• [SUPPLIED ENTRIES]
━━━

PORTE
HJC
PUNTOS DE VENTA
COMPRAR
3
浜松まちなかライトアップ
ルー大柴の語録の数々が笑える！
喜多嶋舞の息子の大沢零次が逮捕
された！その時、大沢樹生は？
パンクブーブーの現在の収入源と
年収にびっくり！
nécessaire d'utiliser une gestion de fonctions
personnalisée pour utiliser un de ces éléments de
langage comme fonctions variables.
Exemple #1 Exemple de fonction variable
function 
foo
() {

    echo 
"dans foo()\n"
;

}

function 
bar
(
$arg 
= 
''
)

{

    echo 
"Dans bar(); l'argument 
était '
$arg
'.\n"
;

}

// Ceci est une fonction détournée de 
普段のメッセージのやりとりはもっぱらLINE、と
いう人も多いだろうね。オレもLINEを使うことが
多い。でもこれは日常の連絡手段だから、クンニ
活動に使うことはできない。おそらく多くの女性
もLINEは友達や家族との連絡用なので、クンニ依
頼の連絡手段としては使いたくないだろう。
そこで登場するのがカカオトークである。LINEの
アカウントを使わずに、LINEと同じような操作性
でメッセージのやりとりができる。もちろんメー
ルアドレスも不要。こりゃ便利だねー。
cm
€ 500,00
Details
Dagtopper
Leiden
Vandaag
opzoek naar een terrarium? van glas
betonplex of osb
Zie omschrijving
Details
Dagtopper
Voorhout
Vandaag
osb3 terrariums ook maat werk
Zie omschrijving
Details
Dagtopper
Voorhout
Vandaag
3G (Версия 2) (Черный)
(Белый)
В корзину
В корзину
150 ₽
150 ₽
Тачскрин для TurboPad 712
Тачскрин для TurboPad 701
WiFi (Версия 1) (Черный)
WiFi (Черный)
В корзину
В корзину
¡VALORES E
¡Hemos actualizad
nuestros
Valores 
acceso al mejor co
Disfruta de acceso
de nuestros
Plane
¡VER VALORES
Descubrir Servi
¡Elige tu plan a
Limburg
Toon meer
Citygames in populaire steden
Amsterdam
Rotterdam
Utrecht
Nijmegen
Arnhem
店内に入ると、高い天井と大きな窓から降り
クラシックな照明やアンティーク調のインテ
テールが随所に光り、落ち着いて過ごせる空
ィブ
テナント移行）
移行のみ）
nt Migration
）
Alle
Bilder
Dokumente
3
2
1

━━━

• [WORK REQUIRED] Above are some records. Print them all exactly.

• [RESULT]
PORTE
HJC
PUNTOS DE VENTA
COMPRAR
3
浜松まちなかライトアップ
ルー大柴の語録の数々が笑える！
喜多嶋舞の息子の大沢零次が逮捕
された！その時、大沢樹生は？
パンクブーブーの現在の収入源と
年収にびっくり！
nécessaire d'utiliser une gestion de fonctions
personnalisée pour utiliser un de ces éléments de
langage comme fonctions variables.
Exemple #1 Exemple de fonction variable
function 
foo
() {

    echo 
"dans foo()\n"
;

}

function 
bar
(
$arg 
= 
''
)

{

    echo 
"Dans bar(); l'argument 
était '
$arg
'.\n"
;

}

// Ceci est une fonction détournée de 
普段のメッセージのやりとりはもっぱらLINE、と
いう人も多いだろうね。オレもLINEを使うことが
多い。でもこれは日常の連絡手段だから、クンニ
活動に使うことはできない。おそらく多くの女性
もLINEは友達や家族との連絡用なので、クンニ依
頼の連絡手段としては使いたくないだろう。
そこで登場するのがカカオトークである。LINEの
アカウントを使わずに、LINEと同じような操作性
でメッセージのやりとりができる。もちろんメー
ルアドレスも不要。こりゃ便利だねー。
cm
€ 500,00
Details
Dagtopper
Leiden
Vandaag
opzoek naar een terrarium? van glas
betonplex of osb
Zie omschrijving
Details
Dagtopper
Voorhout
Vandaag
osb3 terrariums ook maat werk
Zie omschrijving
Details
Dagtopper
Voorhout
Vandaag
3G (Версия 2) (Черный)
(Белый)
В корзину
В корзину
150 ₽
150 ₽
Тачскрин для TurboPad 712
Тачскрин для TurboPad 701
WiFi (Версия 1) (Черный)
WiFi (Черный)
В корзину
В корзину
¡VALORES E
¡Hemos actualizad
nuestros
Valores 
acceso al mejor co
Disfruta de acceso
de nuestros
Plane
¡VER VALORES
Descubrir Servi
¡Elige tu plan a
Limburg
Toon meer
Citygames in populaire steden
Amsterdam
Rotterdam
Utrecht
Nijmegen
Arnhem
店内に入ると、高い天井と大きな窓から降り
クラシックな照明やアンティーク調のインテ
テールが随所に光り、落ち着いて過ごせる空
ィブ
テナント移行）
移行のみ）
nt Migration
）
Alle
Bilder
Dokumente
3
2
1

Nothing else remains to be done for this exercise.